__Problem to solve__.
Please count the lines in the rows below that contain the word "onward", with case counting, and give only the number.

(Saved entries)

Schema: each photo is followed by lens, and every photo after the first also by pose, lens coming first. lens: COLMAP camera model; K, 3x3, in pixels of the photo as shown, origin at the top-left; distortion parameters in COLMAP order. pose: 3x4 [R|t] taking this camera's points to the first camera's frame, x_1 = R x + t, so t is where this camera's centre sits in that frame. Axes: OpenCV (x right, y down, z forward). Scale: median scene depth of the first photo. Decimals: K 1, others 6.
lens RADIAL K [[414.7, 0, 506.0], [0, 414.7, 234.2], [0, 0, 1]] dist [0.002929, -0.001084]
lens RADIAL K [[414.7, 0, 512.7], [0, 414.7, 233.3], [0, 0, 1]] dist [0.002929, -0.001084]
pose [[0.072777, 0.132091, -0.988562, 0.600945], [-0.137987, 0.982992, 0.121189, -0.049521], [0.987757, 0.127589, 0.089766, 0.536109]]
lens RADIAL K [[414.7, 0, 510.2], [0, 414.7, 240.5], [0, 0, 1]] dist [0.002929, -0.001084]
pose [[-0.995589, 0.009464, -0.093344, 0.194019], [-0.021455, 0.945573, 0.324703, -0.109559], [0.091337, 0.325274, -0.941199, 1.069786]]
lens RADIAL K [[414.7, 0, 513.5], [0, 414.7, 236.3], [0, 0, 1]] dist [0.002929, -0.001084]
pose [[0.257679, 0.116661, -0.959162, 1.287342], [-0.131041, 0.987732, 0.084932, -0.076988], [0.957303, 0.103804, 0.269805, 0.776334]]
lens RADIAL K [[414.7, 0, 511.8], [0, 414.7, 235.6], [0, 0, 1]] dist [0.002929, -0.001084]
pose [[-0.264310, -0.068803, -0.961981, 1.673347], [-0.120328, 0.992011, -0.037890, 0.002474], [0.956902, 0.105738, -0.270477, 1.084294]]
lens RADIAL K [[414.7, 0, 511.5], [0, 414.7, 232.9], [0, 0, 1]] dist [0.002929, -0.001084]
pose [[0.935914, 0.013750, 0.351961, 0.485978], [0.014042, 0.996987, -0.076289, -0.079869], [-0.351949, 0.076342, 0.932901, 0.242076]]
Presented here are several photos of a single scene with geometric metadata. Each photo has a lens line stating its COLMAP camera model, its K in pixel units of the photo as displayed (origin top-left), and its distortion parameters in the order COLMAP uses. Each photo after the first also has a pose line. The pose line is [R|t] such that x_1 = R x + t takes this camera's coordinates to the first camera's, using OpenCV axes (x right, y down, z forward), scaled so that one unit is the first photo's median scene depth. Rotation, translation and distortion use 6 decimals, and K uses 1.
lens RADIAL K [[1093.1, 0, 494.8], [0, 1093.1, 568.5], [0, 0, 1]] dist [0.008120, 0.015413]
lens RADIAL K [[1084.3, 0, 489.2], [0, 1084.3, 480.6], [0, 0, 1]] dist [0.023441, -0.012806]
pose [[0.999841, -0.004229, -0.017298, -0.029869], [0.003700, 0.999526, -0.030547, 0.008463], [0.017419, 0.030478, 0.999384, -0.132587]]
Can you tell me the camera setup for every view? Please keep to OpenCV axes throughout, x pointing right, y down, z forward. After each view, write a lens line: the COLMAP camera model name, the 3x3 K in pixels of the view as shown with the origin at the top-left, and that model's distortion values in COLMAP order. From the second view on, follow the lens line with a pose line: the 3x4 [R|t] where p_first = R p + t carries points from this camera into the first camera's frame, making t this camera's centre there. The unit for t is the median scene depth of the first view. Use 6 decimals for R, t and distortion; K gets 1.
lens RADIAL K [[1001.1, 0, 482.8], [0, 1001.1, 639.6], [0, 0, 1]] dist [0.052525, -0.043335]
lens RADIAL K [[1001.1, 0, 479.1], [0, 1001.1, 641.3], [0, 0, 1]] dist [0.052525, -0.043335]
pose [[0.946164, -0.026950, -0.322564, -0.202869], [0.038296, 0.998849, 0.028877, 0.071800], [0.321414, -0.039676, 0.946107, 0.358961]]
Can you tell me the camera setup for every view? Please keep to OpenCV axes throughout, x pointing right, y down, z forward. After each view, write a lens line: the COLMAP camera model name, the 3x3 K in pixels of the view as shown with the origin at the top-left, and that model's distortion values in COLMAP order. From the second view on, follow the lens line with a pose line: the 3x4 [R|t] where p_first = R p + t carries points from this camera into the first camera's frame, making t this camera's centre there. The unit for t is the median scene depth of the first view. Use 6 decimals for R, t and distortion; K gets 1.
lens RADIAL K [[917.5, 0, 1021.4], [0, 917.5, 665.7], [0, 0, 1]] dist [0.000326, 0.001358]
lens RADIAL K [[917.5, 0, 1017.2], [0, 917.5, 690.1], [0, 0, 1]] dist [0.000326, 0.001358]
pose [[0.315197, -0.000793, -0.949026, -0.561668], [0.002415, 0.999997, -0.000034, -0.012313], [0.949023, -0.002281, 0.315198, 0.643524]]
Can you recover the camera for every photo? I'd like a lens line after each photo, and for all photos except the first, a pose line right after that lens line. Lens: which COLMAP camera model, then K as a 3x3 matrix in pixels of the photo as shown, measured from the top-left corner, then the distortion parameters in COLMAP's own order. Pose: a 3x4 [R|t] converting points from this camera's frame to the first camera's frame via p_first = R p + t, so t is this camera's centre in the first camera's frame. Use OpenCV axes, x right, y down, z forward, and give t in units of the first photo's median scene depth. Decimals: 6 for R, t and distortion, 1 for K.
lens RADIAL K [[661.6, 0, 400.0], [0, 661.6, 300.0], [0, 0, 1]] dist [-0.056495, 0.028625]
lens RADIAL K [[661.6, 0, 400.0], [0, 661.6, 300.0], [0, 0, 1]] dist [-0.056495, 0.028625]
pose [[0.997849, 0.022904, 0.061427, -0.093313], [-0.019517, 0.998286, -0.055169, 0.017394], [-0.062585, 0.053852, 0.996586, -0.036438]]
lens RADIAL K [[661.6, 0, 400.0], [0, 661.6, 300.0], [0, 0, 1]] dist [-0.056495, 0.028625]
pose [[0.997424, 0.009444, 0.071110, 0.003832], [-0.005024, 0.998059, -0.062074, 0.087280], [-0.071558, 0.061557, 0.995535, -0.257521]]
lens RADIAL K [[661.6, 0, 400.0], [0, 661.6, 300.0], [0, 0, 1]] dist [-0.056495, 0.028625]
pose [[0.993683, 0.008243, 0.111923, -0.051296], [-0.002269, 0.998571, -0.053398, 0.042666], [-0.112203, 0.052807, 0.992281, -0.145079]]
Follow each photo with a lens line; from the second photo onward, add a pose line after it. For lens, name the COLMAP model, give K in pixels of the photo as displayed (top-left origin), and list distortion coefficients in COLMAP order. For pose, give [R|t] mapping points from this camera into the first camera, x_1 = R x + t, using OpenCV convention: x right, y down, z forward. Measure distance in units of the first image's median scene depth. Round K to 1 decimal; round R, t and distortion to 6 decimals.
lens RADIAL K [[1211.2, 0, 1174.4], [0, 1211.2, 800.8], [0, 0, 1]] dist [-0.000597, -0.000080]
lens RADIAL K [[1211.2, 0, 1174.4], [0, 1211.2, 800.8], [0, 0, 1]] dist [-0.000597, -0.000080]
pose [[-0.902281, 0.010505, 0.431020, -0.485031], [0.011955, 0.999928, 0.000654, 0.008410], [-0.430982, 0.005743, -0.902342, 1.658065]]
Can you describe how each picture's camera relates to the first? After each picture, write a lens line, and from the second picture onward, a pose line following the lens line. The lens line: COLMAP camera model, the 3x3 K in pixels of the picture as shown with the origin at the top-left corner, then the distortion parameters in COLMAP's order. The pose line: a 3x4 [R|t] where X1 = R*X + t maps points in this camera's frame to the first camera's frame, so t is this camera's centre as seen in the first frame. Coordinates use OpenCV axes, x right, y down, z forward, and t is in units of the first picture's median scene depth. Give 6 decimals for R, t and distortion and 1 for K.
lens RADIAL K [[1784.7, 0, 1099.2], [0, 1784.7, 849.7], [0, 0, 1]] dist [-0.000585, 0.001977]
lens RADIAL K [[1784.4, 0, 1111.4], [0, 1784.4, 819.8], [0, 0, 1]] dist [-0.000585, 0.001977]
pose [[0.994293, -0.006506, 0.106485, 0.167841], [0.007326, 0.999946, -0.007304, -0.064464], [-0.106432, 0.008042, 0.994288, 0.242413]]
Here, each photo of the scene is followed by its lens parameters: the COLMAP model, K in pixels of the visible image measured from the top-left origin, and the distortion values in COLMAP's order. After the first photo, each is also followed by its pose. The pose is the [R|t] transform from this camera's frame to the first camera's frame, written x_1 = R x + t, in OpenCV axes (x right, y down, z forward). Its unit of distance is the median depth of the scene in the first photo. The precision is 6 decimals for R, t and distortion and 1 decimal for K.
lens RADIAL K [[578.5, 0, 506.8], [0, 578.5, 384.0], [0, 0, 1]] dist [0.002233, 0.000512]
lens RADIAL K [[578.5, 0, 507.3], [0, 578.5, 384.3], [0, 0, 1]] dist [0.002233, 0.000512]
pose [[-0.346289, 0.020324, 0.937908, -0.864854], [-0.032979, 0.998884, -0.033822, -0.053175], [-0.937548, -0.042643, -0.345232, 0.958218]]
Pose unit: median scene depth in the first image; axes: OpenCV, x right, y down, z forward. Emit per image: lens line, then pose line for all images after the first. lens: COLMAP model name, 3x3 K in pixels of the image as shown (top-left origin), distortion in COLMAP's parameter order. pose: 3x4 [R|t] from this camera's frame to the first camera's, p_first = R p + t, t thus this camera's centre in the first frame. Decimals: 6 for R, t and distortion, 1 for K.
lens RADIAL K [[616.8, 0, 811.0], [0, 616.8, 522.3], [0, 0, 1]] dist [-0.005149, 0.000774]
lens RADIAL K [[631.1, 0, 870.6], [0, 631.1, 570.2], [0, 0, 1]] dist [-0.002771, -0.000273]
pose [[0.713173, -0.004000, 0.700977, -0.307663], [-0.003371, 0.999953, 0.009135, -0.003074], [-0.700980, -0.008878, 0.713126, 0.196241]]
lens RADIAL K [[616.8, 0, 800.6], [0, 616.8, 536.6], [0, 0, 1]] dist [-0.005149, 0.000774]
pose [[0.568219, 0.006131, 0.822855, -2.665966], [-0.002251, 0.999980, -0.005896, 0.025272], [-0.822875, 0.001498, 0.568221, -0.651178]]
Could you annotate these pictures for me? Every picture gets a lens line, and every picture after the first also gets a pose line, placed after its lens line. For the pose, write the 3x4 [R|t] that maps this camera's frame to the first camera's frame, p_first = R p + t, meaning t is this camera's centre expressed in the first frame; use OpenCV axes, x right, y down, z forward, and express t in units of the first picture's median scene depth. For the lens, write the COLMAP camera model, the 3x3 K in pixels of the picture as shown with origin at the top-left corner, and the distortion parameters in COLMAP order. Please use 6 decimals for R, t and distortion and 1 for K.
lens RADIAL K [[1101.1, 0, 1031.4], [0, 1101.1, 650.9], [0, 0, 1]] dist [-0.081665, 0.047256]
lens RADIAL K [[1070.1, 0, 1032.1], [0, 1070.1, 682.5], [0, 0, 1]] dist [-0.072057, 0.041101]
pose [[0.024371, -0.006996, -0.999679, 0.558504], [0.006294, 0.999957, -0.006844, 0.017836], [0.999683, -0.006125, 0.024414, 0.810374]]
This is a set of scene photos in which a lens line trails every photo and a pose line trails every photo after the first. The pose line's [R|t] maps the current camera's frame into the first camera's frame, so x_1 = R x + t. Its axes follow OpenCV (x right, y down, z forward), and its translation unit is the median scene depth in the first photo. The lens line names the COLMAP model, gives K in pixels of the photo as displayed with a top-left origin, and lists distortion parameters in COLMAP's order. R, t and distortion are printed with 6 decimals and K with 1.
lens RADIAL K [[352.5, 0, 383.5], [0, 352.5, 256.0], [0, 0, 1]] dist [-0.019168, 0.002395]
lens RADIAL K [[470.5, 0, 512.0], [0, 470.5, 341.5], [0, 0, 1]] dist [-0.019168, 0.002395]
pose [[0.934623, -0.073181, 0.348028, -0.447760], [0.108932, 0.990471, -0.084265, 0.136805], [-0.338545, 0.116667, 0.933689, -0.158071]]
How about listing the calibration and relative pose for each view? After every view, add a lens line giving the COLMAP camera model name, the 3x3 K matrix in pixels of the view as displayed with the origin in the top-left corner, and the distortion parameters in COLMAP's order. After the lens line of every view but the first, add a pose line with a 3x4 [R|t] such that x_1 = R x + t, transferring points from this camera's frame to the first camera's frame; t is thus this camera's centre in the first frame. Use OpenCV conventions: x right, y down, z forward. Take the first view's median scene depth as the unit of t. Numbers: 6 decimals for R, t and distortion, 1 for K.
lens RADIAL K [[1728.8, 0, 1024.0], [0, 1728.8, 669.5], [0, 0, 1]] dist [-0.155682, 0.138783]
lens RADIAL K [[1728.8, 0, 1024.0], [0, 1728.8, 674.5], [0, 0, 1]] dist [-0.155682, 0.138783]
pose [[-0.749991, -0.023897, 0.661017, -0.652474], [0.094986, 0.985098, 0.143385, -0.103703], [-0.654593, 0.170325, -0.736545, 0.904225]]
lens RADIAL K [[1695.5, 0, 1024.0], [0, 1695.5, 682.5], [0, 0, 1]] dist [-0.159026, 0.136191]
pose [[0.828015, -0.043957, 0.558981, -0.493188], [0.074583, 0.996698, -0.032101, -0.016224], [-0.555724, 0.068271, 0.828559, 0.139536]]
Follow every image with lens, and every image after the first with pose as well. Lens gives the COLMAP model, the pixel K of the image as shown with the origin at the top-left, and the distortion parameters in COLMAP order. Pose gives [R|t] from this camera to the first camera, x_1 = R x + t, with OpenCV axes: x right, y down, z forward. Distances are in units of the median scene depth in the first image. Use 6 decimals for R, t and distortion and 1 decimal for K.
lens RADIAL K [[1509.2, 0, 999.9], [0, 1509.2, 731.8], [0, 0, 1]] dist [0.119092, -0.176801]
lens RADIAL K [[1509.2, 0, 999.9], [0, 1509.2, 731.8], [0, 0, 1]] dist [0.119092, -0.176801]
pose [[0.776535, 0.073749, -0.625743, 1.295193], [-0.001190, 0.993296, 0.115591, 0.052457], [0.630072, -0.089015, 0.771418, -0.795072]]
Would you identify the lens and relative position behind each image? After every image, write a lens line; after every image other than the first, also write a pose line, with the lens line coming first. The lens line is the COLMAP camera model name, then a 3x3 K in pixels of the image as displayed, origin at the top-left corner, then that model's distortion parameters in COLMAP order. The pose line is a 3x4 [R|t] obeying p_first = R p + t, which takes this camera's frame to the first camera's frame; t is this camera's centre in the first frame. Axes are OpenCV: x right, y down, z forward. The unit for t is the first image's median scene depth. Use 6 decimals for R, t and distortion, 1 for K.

__Solution to this problem__.
2